John Arwood, a lifelong waste industry entrepreneur and owner of JDA Companies, is introducing a groundbreaking concept vehicle named “Incognito” that aims to address the growing issue of space waste. As the founder of Arwood Site Services, and several other waste related businesses, Arwood brings over 30 years of experience in waste disposal and sanitation to the table, and now he is applying that expertise to the space industry.
Upon developing his concept, those familiar with Arwood’s work urged him to pursue a patent.
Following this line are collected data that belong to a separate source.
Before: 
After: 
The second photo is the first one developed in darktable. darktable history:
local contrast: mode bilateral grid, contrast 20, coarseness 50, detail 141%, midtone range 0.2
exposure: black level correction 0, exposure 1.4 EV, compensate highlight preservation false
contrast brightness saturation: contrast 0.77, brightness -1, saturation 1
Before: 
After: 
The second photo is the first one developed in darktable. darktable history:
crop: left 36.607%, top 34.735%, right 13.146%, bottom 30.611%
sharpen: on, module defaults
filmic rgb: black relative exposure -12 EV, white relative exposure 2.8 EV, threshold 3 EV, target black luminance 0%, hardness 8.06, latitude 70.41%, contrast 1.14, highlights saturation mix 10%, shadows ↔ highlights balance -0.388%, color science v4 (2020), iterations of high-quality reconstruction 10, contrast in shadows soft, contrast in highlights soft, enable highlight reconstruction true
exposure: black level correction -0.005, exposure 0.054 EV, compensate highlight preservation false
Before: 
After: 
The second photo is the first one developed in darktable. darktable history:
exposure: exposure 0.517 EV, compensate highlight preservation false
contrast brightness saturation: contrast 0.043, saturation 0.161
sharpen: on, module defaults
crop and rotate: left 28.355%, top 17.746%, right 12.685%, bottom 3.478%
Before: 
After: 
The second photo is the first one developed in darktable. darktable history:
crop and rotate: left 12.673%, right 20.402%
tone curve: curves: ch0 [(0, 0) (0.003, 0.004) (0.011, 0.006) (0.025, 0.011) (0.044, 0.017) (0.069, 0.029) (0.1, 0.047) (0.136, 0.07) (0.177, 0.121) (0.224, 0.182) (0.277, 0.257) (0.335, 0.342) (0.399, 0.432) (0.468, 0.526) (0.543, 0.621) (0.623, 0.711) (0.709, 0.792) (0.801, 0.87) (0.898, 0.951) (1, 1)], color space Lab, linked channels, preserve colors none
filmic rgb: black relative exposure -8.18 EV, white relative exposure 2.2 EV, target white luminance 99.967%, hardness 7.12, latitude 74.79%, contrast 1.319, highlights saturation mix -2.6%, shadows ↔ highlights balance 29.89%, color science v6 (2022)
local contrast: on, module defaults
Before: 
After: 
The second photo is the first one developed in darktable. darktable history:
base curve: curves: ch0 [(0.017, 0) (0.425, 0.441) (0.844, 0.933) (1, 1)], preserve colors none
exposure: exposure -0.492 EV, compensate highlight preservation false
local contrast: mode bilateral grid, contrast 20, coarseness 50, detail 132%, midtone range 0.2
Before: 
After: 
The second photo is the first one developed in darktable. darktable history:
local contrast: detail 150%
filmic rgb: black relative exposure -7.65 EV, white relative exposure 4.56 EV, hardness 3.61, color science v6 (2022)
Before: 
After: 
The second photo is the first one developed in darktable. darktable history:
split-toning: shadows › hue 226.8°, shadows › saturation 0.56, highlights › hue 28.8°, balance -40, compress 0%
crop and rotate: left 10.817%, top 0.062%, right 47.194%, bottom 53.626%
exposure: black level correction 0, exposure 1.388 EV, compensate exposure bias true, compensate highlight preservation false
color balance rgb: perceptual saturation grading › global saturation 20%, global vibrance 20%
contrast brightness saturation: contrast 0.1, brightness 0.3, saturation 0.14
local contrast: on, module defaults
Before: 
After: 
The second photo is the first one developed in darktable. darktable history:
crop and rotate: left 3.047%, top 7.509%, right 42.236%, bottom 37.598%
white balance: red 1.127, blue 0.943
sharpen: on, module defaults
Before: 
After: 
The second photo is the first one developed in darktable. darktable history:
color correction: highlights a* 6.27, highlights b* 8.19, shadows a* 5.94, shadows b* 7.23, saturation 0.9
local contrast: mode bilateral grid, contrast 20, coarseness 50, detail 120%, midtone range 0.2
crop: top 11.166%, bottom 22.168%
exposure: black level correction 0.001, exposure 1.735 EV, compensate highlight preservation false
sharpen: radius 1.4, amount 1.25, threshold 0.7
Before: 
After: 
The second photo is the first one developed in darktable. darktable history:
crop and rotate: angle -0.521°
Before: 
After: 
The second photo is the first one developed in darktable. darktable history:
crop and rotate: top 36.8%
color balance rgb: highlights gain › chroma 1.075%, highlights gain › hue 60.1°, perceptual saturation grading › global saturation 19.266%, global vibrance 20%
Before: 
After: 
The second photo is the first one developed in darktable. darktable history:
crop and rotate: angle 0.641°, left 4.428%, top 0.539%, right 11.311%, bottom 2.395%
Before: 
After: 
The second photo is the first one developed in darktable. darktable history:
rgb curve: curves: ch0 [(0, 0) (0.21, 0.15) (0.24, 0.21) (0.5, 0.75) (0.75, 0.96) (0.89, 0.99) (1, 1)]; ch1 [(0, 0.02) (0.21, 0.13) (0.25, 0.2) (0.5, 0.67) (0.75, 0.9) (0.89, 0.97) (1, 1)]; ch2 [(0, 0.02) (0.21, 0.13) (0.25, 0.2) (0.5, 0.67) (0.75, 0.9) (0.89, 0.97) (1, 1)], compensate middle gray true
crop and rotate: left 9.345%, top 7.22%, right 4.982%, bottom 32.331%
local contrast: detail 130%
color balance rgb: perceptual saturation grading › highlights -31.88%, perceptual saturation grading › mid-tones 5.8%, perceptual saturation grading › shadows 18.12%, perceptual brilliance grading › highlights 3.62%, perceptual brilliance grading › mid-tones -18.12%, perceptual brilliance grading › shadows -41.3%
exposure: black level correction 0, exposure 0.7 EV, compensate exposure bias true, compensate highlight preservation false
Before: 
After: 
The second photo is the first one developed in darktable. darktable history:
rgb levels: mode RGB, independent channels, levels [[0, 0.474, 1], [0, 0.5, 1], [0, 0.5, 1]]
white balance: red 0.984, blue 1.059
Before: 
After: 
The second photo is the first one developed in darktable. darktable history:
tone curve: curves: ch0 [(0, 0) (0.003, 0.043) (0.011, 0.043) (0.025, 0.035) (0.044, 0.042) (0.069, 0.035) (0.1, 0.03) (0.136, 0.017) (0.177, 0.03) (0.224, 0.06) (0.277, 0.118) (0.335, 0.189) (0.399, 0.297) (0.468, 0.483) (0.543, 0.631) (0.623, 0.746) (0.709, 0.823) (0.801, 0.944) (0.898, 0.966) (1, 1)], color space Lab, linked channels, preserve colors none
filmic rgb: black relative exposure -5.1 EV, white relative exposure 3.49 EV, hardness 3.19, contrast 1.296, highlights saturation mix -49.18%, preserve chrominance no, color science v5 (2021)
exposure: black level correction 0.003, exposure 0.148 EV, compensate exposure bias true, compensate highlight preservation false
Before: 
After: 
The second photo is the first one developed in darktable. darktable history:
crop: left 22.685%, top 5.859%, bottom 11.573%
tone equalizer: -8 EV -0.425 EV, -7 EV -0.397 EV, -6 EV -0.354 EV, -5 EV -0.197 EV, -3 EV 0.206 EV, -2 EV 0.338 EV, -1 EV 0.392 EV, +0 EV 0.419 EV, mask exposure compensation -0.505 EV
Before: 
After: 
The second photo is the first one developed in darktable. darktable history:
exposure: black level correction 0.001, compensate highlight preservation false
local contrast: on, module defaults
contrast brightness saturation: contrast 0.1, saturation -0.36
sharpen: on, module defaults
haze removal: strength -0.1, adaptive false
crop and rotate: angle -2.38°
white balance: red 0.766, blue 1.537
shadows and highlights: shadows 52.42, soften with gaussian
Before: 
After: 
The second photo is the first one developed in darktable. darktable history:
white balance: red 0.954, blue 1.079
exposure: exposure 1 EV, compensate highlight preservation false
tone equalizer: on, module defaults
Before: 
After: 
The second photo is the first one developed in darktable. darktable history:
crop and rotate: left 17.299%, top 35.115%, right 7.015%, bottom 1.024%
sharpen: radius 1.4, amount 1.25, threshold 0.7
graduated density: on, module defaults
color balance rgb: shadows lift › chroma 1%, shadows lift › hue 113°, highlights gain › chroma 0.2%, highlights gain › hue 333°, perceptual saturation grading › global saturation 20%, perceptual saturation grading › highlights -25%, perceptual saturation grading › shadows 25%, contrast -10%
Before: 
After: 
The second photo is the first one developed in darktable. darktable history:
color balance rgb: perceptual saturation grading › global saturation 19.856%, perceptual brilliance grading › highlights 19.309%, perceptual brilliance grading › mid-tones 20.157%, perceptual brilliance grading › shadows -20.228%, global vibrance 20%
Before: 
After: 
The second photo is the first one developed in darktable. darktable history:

However, he faced considerable challenges in doing so. Arwood explains, “In 2014, I sought a patent attorney, only to discover that obtaining a patent for outer space-related projects is an extremely specialized field. I eventually connected with a retired NASA employee who specialized in space and military patents. He advised against seeking a preliminary patent, as the testing process would cost millions, and larger companies might simply replicate the idea.” Undeterred, Arwood contacted U.S. Senator Rick Scott (R-FL) to discuss his concept. He persevered for months until he secured a meeting at the Pentagon with Chris Shank, Director of the Strategic Capabilities Office. Additionally, Arwood invested in Vaya Space, a rocket company with the capability to launch Incognito into orbit. Arwood has dedicated significant resources to engineering and developing his innovative concept.
Arwood was inspired to address the space waste problem by the legacy of American innovators and entrepreneurs who came before him. He found motivation in the words of retired astronaut Dr. Mae Jemison’s words on the importance of space innovation: “The future of our planet depends on continued investments in space exploration and innovation. By pushing the boundaries of what is possible, we not only expand our understanding of the universe, but we also drive advancements in technology and inspire the next generation of scientists and engineers to tackle the challenges we face here on Earth.“
Space waste, which includes derelict satellites, equipment, and debris orbiting Earth, poses a significant threat to both existing satellites and human spacecraft. Left unaddressed, the problem will only escalate as space debris collides with functioning satellites, further compounding the challenge.
Arwood’s innovative concept, Incognito, leverages ion propulsion to latch onto out-of-commission satellites and direct them towards the sun to burn up, thus preventing them from falling to Earth or causing further damage in orbit. The vehicle is designed to operate on solar energy and nuclear propulsion, ensuring a sustainable and efficient solution to the space waste issue.
Despite facing numerous obstacles in securing a patent and receiving initial interest from investor groups, the COVID-19 pandemic and changes in political leadership led to delays in the project’s development. However, Arwood remains committed to seeing his vision come to fruition and is actively seeking support and partners to help develop and implement Incognito.
Arwood believes that the United States is uniquely positioned to pioneer this technology and hopes to see the nation leading the way in addressing the issue of space waste. As a garbage man who has developed a revolutionary solution to a global problem, Arwood is a testament to the power of innovation and forward thinking.